Can you transcribe the data word for word, starting at its first line and ending at the line containing "11: (138, 169)", with both of those lines included and the pictures left out?

══════════

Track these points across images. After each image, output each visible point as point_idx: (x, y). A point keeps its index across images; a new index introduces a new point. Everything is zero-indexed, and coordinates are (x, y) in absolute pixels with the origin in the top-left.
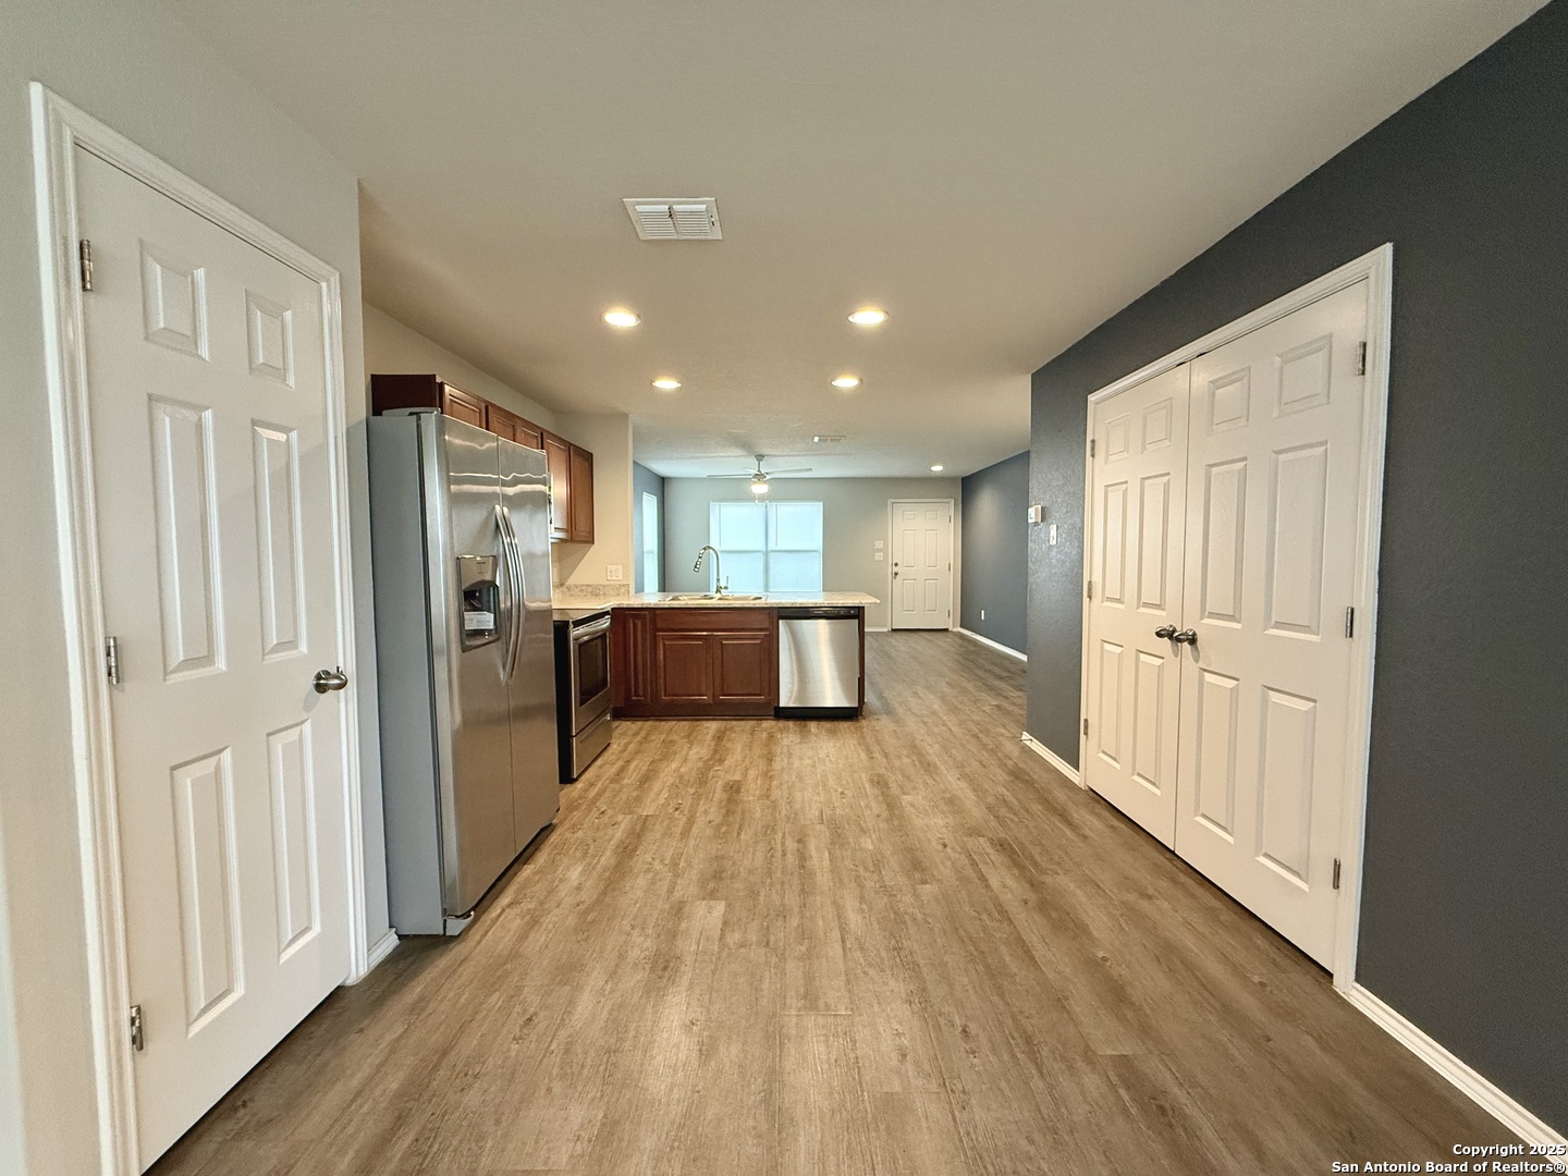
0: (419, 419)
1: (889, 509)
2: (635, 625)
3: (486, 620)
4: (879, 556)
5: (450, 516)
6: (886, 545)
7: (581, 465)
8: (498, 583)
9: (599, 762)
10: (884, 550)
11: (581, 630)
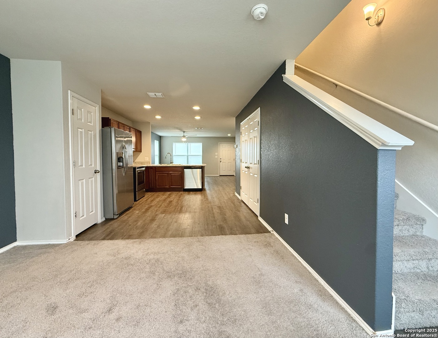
0: (111, 129)
1: (219, 145)
2: (151, 170)
3: (121, 164)
4: (216, 157)
5: (116, 145)
6: (218, 154)
7: (139, 134)
8: (123, 157)
9: (142, 199)
10: (218, 155)
11: (138, 169)
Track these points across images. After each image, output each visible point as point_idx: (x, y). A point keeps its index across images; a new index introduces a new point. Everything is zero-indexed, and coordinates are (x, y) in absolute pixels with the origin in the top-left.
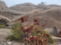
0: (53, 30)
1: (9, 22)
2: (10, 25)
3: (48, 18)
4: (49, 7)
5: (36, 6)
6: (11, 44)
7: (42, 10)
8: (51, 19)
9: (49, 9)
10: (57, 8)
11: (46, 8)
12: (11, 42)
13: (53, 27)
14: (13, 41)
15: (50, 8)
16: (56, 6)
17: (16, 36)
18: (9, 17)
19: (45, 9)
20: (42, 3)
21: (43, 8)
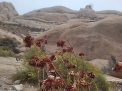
1: (21, 45)
2: (23, 52)
3: (99, 37)
4: (102, 16)
5: (75, 14)
6: (21, 89)
7: (88, 22)
8: (105, 40)
9: (101, 19)
10: (118, 17)
11: (96, 17)
12: (21, 85)
13: (110, 57)
14: (26, 84)
15: (103, 18)
16: (115, 13)
18: (20, 35)
19: (93, 19)
21: (90, 17)
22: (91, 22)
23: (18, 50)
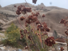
0: (53, 34)
1: (3, 25)
2: (4, 29)
3: (48, 21)
5: (35, 7)
6: (4, 49)
7: (42, 12)
8: (51, 22)
9: (49, 10)
10: (57, 10)
11: (46, 10)
13: (53, 31)
14: (8, 46)
15: (50, 10)
16: (56, 8)
17: (11, 40)
18: (3, 19)
19: (45, 11)
20: (42, 4)
21: (43, 10)
22: (44, 12)
23: (1, 28)
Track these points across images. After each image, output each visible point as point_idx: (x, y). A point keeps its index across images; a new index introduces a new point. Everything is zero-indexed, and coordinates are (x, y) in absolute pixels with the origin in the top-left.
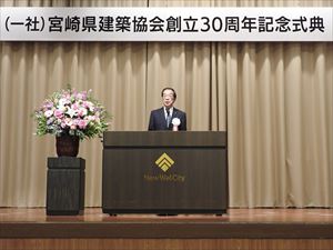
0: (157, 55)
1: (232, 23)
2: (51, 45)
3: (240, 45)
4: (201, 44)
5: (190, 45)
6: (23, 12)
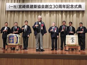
0: (43, 14)
1: (60, 6)
2: (19, 11)
4: (53, 11)
6: (13, 4)
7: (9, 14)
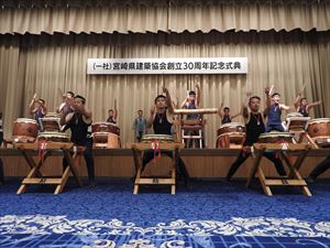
1: (198, 65)
2: (114, 76)
3: (201, 76)
4: (183, 75)
5: (178, 76)
6: (101, 61)
7: (94, 83)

══════════

Completed exercise –
Track these points across images. After each image, output each visible point as point_idx: (x, y). A point keeps its index across images; a new index introduces a new point. Everything is zero-indexed, and coordinates are (x, y) in absolute pixels with the origin in the top-left.
0: (419, 419)
1: (889, 509)
2: (635, 625)
3: (486, 620)
4: (879, 556)
5: (450, 516)
6: (886, 545)
7: (581, 465)
8: (498, 583)
9: (599, 762)
10: (884, 550)
11: (581, 630)
0: (111, 129)
1: (219, 145)
2: (151, 170)
3: (121, 164)
4: (216, 157)
5: (116, 145)
6: (218, 154)
7: (139, 134)
8: (123, 157)
9: (142, 199)
10: (218, 155)
11: (138, 169)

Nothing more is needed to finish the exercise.